_What you are asked to do_
Find each line in the data below that contains the word "family" and copy those lines. Matching is case-sensitive.

_Data provided_
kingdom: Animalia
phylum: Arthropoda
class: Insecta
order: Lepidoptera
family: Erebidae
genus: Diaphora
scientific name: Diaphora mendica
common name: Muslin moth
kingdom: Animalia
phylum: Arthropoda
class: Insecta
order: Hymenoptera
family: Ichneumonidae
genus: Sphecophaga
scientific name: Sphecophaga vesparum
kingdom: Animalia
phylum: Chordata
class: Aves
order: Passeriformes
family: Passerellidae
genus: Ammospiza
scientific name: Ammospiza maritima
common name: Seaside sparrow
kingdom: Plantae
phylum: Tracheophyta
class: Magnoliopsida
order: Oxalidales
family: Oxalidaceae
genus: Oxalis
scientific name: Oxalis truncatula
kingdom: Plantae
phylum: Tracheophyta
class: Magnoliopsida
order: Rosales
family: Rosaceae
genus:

_Solution to the exercise_
family: Erebidae
family: Ichneumonidae
family: Passerellidae
family: Oxalidaceae
family: Rosaceae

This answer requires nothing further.